(Stored items)
· · · · · · ·
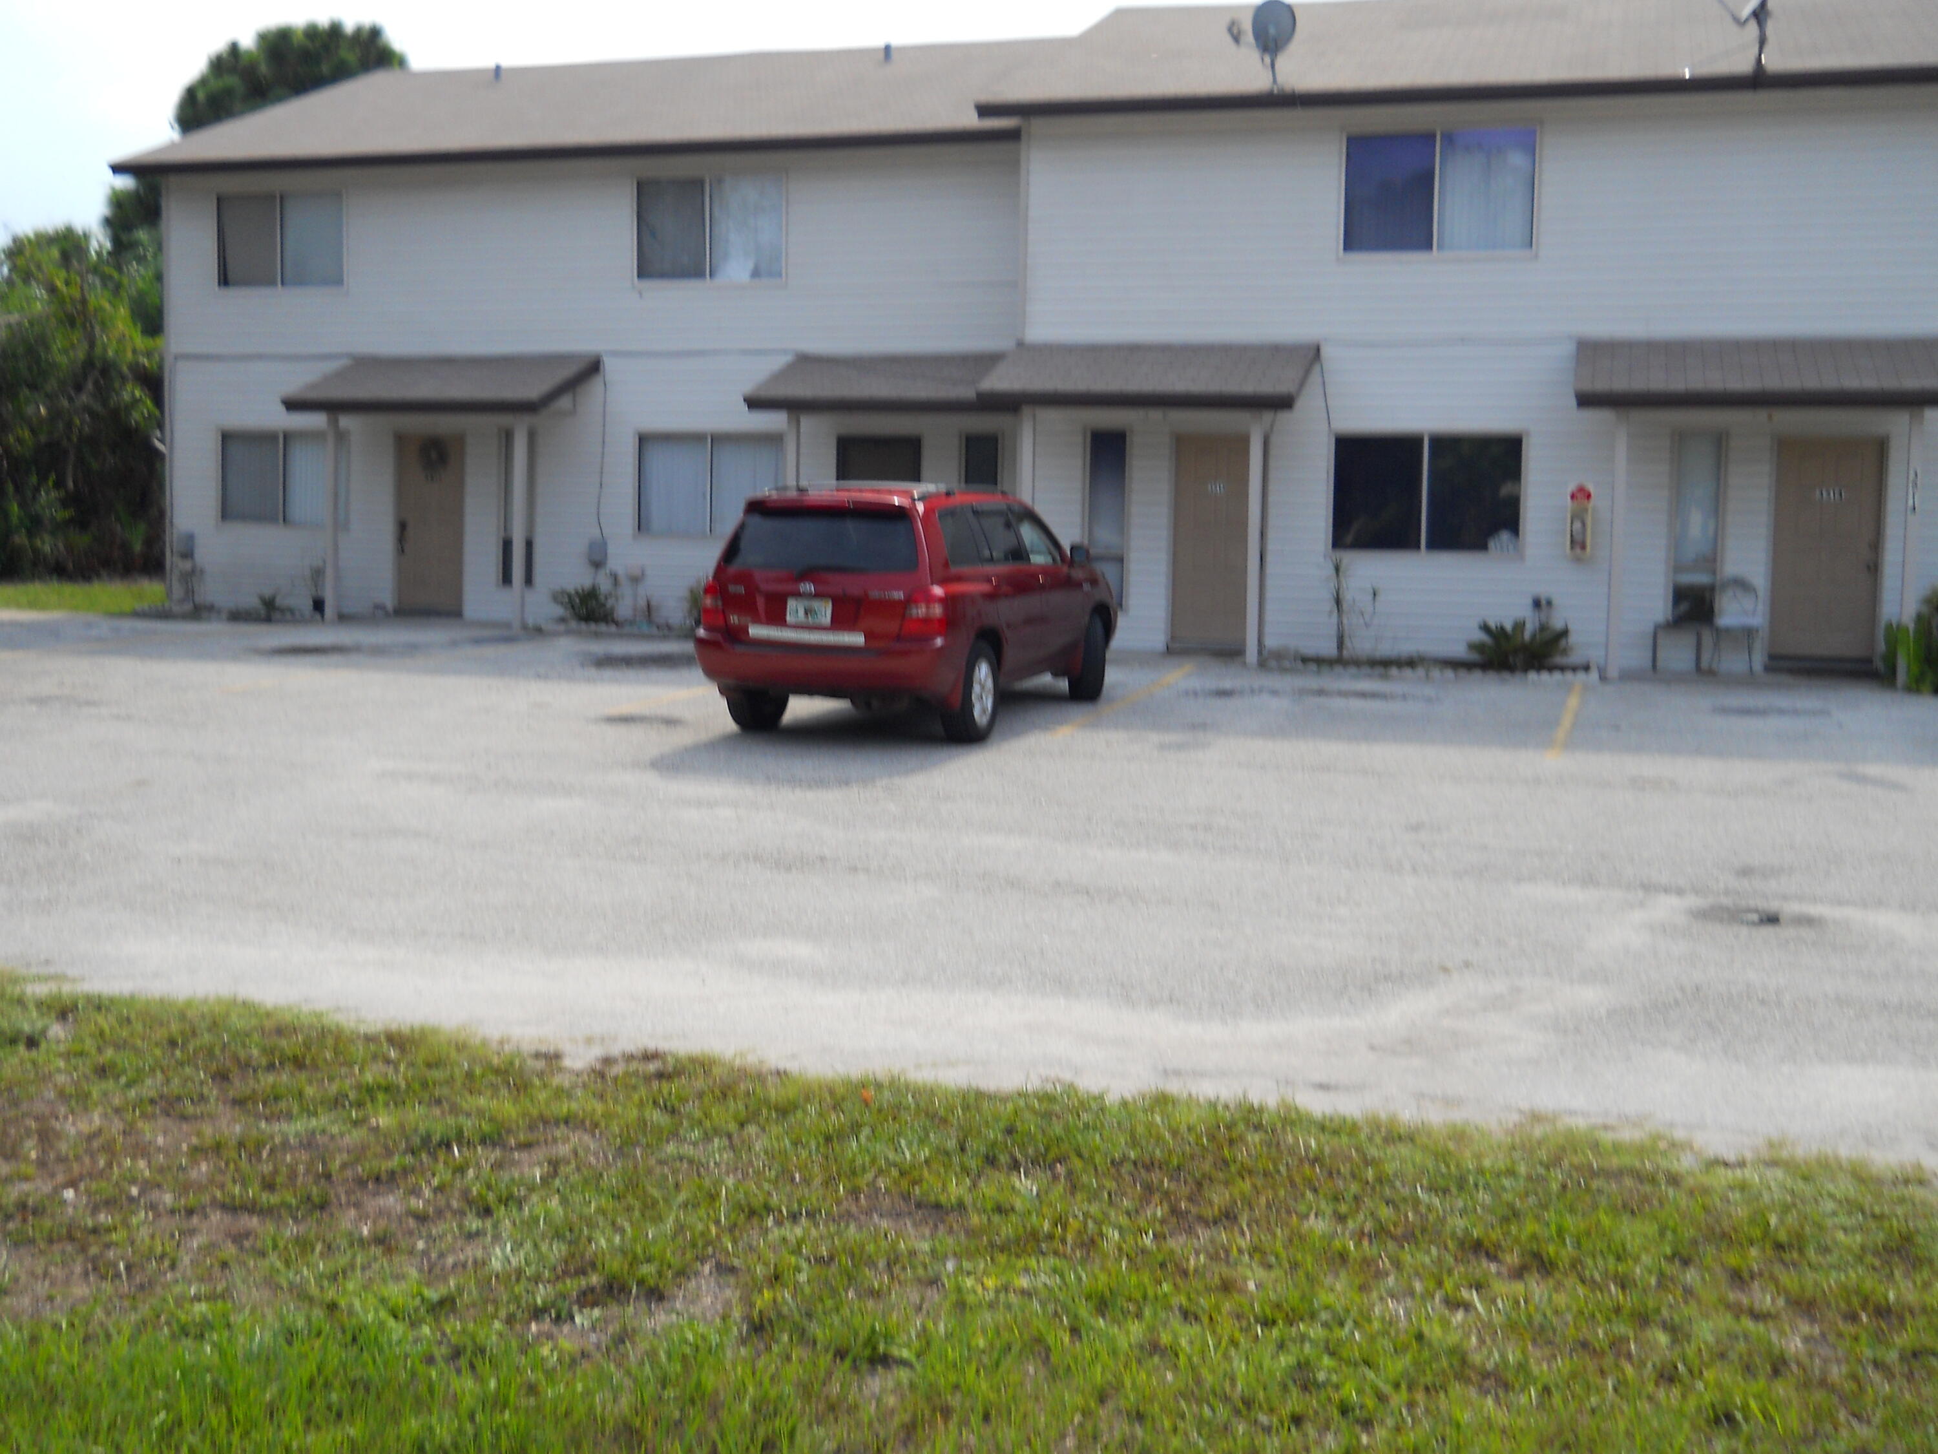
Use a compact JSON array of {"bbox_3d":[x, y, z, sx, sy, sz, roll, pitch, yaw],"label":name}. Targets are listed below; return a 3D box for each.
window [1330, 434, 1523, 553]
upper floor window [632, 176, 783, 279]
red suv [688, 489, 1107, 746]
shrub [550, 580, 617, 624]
[{"bbox_3d":[4.442,-2.261,20.094,1.818,1.139,0.100,2,5,16],"label":"window"},{"bbox_3d":[-2.901,-5.563,23.134,1.770,1.170,0.100,3,4,16],"label":"upper floor window"},{"bbox_3d":[-0.278,-0.936,15.359,1.850,1.720,4.680,3,8,20],"label":"red suv"},{"bbox_3d":[-4.342,-1.401,23.440,0.700,0.540,0.620,3,4,16],"label":"shrub"}]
· · · · · · ·
Aim of the task
Repeat each line of the records exactly. Do not include the pictures.

Exercise answer
Use a compact JSON array of {"bbox_3d":[x, y, z, sx, sy, sz, roll, pitch, yaw],"label":name}. Targets are listed below; return a 3D box for each.
window [1330, 434, 1523, 553]
upper floor window [632, 176, 783, 279]
red suv [688, 489, 1107, 746]
shrub [550, 580, 617, 624]
[{"bbox_3d":[4.442,-2.261,20.094,1.818,1.139,0.100,2,5,16],"label":"window"},{"bbox_3d":[-2.901,-5.563,23.134,1.770,1.170,0.100,3,4,16],"label":"upper floor window"},{"bbox_3d":[-0.278,-0.936,15.359,1.850,1.720,4.680,3,8,20],"label":"red suv"},{"bbox_3d":[-4.342,-1.401,23.440,0.700,0.540,0.620,3,4,16],"label":"shrub"}]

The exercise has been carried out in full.